### Your task
Can you retype every line of text in the material below exactly as it appears, leaving out the pictures?

(Stored data entries)
"""
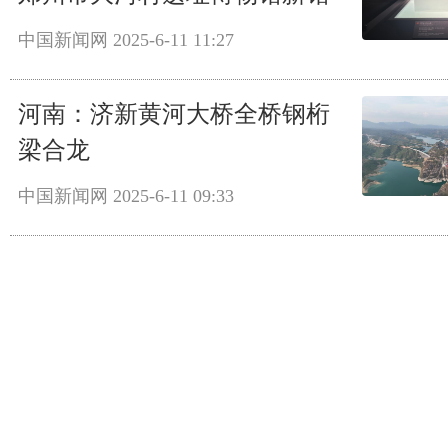
中国新闻网
2025-6-11 11:27
河南：济新黄河大桥全桥钢桁
梁合龙
中国新闻网
2025-6-11 09:33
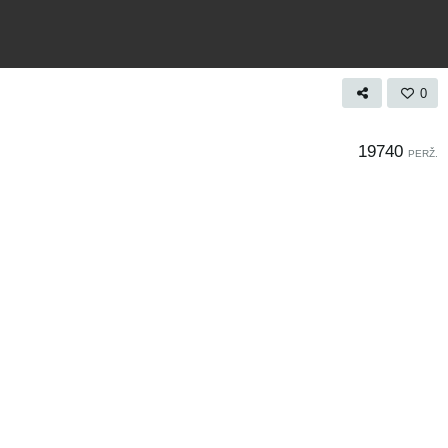
0
19740
PERŽ.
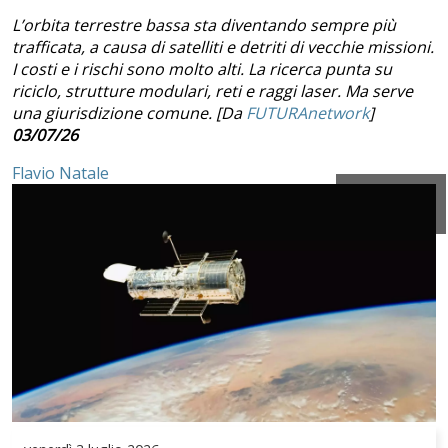
L’orbita terrestre bassa sta diventando sempre più
trafficata, a causa di satelliti e detriti di vecchie missioni.
I costi e i rischi sono molto alti. La ricerca punta su
riciclo, strutture modulari, reti e raggi laser. Ma serve
una giurisdizione comune. [Da
FUTURAnetwork
]
03/07/26
Flavio Natale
"""
### Response to the exercise
中国新闻网
2025-6-11 11:27
河南：济新黄河大桥全桥钢桁
梁合龙
中国新闻网
2025-6-11 09:33
0
19740
PERŽ.
L’orbita terrestre bassa sta diventando sempre più
trafficata, a causa di satelliti e detriti di vecchie missioni.
I costi e i rischi sono molto alti. La ricerca punta su
riciclo, strutture modulari, reti e raggi laser. Ma serve
una giurisdizione comune. [Da
FUTURAnetwork
]
03/07/26
Flavio Natale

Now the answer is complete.